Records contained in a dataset
<<<<

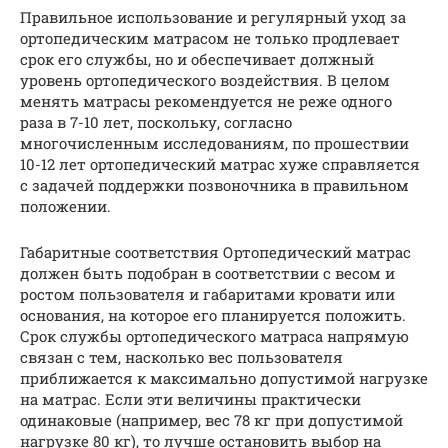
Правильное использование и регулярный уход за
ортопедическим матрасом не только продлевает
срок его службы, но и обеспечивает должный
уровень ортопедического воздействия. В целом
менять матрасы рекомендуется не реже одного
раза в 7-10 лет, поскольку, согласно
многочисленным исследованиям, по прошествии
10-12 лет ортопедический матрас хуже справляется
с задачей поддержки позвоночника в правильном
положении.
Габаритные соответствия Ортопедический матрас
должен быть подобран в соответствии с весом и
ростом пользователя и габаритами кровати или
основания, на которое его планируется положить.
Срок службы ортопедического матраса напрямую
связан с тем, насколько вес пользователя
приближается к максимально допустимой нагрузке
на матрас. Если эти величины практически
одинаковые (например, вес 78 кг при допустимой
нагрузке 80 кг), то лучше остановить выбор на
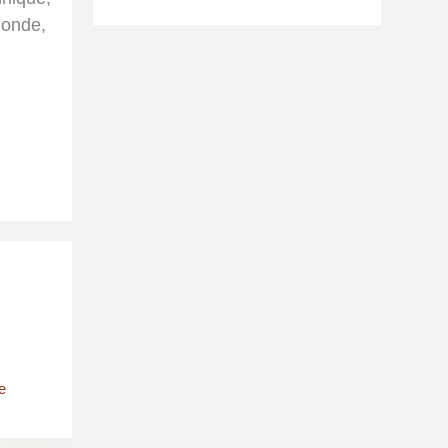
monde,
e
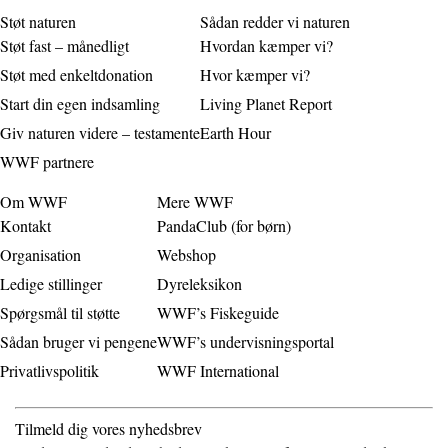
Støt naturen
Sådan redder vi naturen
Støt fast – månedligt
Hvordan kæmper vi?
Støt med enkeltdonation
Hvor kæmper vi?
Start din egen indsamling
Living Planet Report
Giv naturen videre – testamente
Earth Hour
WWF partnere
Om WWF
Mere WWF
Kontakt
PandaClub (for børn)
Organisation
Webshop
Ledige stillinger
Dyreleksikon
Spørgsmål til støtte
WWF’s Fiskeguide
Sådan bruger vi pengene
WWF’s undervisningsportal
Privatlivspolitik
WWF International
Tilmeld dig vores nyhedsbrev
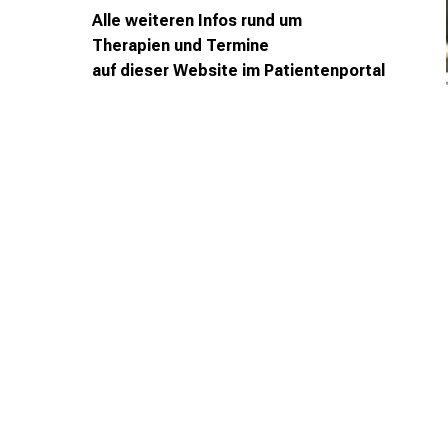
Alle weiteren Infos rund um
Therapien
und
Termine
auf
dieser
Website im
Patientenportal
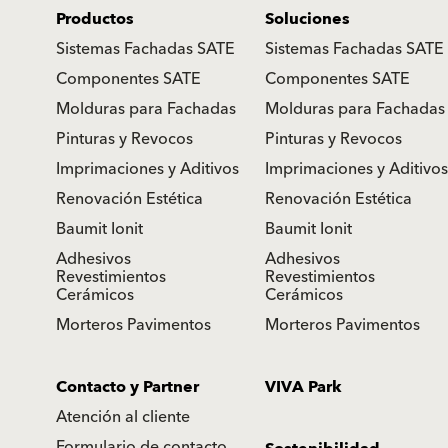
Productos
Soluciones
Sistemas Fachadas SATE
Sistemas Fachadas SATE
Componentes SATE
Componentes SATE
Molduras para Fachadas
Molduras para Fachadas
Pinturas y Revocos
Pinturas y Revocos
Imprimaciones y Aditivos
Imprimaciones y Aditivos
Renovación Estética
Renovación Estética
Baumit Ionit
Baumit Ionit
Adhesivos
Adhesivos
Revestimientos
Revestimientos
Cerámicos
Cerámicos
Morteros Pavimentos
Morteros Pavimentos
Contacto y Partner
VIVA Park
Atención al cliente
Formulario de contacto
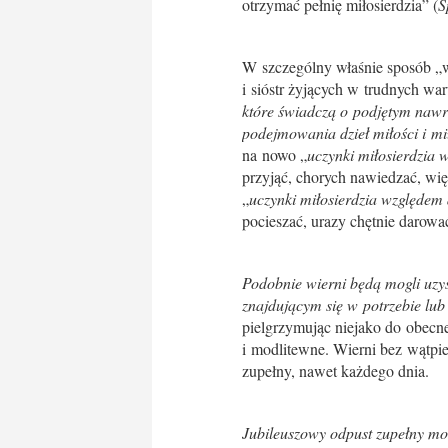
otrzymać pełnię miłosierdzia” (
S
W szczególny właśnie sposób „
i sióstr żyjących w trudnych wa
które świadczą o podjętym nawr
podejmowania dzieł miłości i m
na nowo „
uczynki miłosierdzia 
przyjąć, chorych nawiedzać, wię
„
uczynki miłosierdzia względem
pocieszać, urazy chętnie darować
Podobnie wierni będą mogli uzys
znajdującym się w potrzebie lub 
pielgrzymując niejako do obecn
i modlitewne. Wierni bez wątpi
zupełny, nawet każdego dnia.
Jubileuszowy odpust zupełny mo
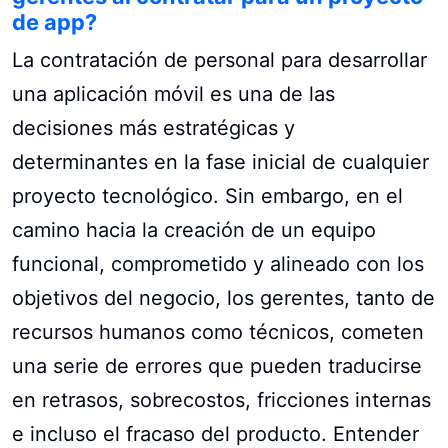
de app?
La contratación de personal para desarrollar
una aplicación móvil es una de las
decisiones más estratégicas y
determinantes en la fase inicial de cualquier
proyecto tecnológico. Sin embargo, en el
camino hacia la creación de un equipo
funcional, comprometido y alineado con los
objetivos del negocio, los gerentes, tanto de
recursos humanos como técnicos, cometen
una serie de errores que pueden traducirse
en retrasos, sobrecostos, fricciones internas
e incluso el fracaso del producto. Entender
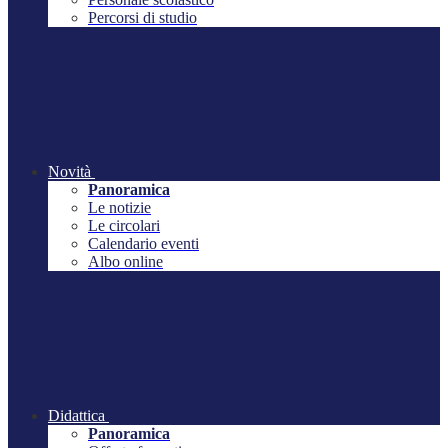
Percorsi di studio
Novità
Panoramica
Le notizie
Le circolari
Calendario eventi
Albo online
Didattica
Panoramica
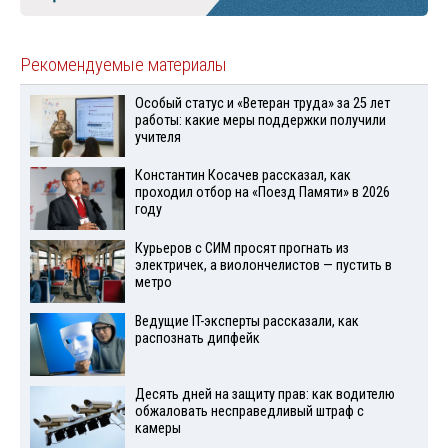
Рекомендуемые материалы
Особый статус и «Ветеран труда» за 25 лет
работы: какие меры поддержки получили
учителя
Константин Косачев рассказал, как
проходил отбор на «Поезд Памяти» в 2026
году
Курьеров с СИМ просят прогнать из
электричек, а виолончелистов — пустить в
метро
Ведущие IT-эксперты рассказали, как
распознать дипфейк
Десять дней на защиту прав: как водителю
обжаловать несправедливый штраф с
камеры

>>>>

→ What is needed:
Transcribe every line in the entries above, taking out only the images.

→ Written response:
Правильное использование и регулярный уход за
ортопедическим матрасом не только продлевает
срок его службы, но и обеспечивает должный
уровень ортопедического воздействия. В целом
менять матрасы рекомендуется не реже одного
раза в 7-10 лет, поскольку, согласно
многочисленным исследованиям, по прошествии
10-12 лет ортопедический матрас хуже справляется
с задачей поддержки позвоночника в правильном
положении.
Габаритные соответствия Ортопедический матрас
должен быть подобран в соответствии с весом и
ростом пользователя и габаритами кровати или
основания, на которое его планируется положить.
Срок службы ортопедического матраса напрямую
связан с тем, насколько вес пользователя
приближается к максимально допустимой нагрузке
на матрас. Если эти величины практически
одинаковые (например, вес 78 кг при допустимой
нагрузке 80 кг), то лучше остановить выбор на
monde,
e
Støt naturen
Sådan redder vi naturen
Støt fast – månedligt
Hvordan kæmper vi?
Støt med enkeltdonation
Hvor kæmper vi?
Start din egen indsamling
Living Planet Report
Giv naturen videre – testamente
Earth Hour
WWF partnere
Om WWF
Mere WWF
Kontakt
PandaClub (for børn)
Organisation
Webshop
Ledige stillinger
Dyreleksikon
Spørgsmål til støtte
WWF’s Fiskeguide
Sådan bruger vi pengene
WWF’s undervisningsportal
Privatlivspolitik
WWF International
Tilmeld dig vores nyhedsbrev
Alle weiteren Infos rund um
Therapien
und
Termine
auf
dieser
Website im
Patientenportal
Productos
Soluciones
Sistemas Fachadas SATE
Sistemas Fachadas SATE
Componentes SATE
Componentes SATE
Molduras para Fachadas
Molduras para Fachadas
Pinturas y Revocos
Pinturas y Revocos
Imprimaciones y Aditivos
Imprimaciones y Aditivos
Renovación Estética
Renovación Estética
Baumit Ionit
Baumit Ionit
Adhesivos
Adhesivos
Revestimientos
Revestimientos
Cerámicos
Cerámicos
Morteros Pavimentos
Morteros Pavimentos
Contacto y Partner
VIVA Park
Atención al cliente
Formulario de contacto
otrzymać pełnię miłosierdzia” (
S
W szczególny właśnie sposób „
i sióstr żyjących w trudnych wa
które świadczą o podjętym nawr
podejmowania dzieł miłości i m
na nowo „
uczynki miłosierdzia 
przyjąć, chorych nawiedzać, wię
„
uczynki miłosierdzia względem
pocieszać, urazy chętnie darować
Podobnie wierni będą mogli uzys
znajdującym się w potrzebie lub 
pielgrzymując niejako do obecn
i modlitewne. Wierni bez wątpi
zupełny, nawet każdego dnia.
Jubileuszowy odpust zupełny mo
de app?
La contratación de personal para desarrollar
una aplicación móvil es una de las
decisiones más estratégicas y
determinantes en la fase inicial de cualquier
proyecto tecnológico. Sin embargo, en el
camino hacia la creación de un equipo
funcional, comprometido y alineado con los
objetivos del negocio, los gerentes, tanto de
recursos humanos como técnicos, cometen
una serie de errores que pueden traducirse
en retrasos, sobrecostos, fricciones internas
e incluso el fracaso del producto. Entender
Percorsi di studio
Novità
Panoramica
Le notizie
Le circolari
Calendario eventi
Albo online
Didattica
Panoramica
Рекомендуемые материалы
Особый статус и «Ветеран труда» за 25 лет
работы: какие меры поддержки получили
учителя
Константин Косачев рассказал, как
проходил отбор на «Поезд Памяти» в 2026
году
Курьеров с СИМ просят прогнать из
электричек, а виолончелистов — пустить в
метро
Ведущие IT-эксперты рассказали, как
распознать дипфейк
Десять дней на защиту прав: как водителю
обжаловать несправедливый штраф с
камеры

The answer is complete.